- ЗАДАНИЕ -
Определите, согласуются ли с текстом о мозге и сознании утверждения: 1. Нейрофизиологи берут свое знание о сознании из неврологии. 2. Сознание отсылает только к самому себе. 3. Зная заранее устройство мозга, можно сказать что-то о сознании. Для каждого утверждения ответьте «да» или «нет» и дословно приведите решающие слова текста.

- ТЕКСТ ДЛЯ ЧТЕНИЯ -
....

Нейрофизиологи хотят понять, каким образом деятельность нервных клеток мозга дает жизнь нашему сознанию. При этом они делают вид, что уже знают, что такое сознание. Но свое знание о сознании они вычитывают не из действия нервных клеток, не из неврологии, а из того факта, что они живут, сознавая свою жизнь. И это их сознание является неразделимо соединенным с жизнью, то есть продуктивным синтезом реального и воображаемого. Результатом этого синтеза являются грезы, то, что не имеет пространственной локализации в мозгу.
Заранее зная о сознании, конечно, можно что-то вычитать из действия нервных клеток мозга. Но заранее зная устройство мозга, ничего нельзя сказать о сознании. Действиями мозга уже нельзя будет объяснить сознание, не впадая в порочный круг, не удваивая сущностей, при котором сознание понимает мозг, который понимает сознание. Нейрофизиологи хотят иметь дело с реальным, с мозгом. Они не хотят иметь дело с воображаемым, но, отделяя реальное от воображаемого, они теряют из вида сознание. В материи нет такого места, которое самим собой указывало бы на сознание. Материя не нуждается в сознании. Сознание никогда не отсылает к материи, отсылая только к самому себе. Нейрофизиологическое знание не входит в сознательный опыт человека, оно находится вне синтеза субъективирующего мышления, в основе которого лежит воздействие человека на самого себя. Следовательно, неврология — это наука о мозге вне его связи с сознанием. Тогда же как нейрофизиологи хотят создать такую науку о мозге, которая была бы одновременно и наукой о сознании. А это уже интересно.

....

- ДАННЫЕ ДЛЯ АНАЛИЗА -
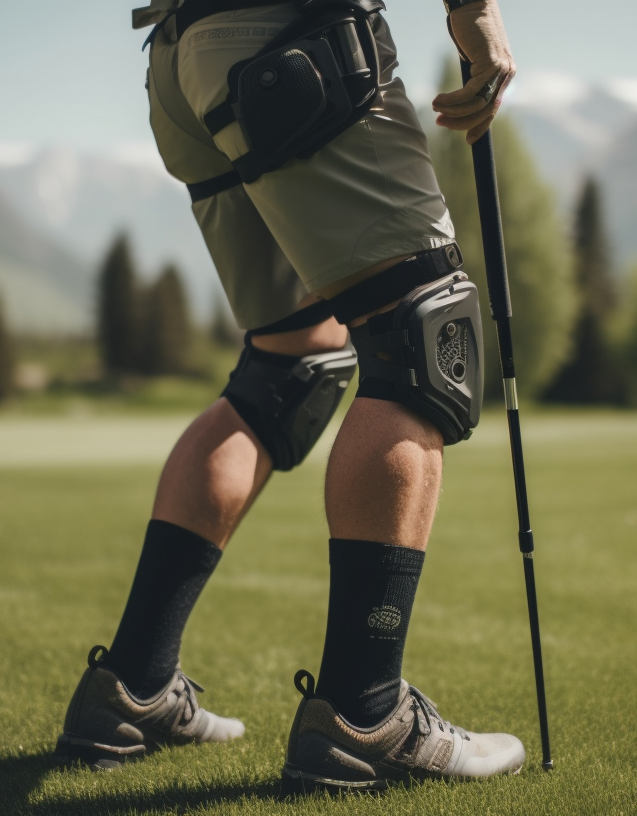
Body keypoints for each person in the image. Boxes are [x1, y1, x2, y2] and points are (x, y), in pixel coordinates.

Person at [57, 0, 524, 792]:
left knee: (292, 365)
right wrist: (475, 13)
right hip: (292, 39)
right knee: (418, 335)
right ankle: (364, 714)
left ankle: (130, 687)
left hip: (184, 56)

....

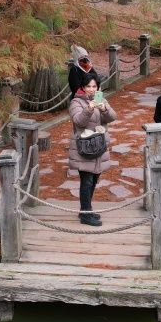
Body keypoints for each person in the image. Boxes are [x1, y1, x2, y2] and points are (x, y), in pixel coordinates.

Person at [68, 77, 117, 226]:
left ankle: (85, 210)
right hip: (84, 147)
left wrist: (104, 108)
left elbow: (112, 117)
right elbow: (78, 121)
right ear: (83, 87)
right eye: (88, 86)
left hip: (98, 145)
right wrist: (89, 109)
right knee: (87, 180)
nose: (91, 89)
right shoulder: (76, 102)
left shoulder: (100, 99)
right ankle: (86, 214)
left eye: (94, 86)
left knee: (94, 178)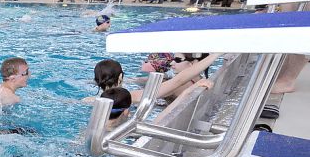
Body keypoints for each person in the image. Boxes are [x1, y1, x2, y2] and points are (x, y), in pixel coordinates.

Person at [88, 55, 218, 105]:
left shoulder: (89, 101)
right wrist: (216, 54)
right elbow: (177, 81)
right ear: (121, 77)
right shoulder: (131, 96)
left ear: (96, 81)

....

- РЕШЕНИЕ ЗАДАЧИ -
1. Нет: «свое знание о сознании они вычитывают не из действия нервных клеток, не из неврологии, а из того факта, что они живут, сознавая свою жизнь».
2. Да: «Сознание никогда не отсылает к материи, отсылая только к самому себе».
3. Нет: «Но заранее зная устройство мозга, ничего нельзя сказать о сознании».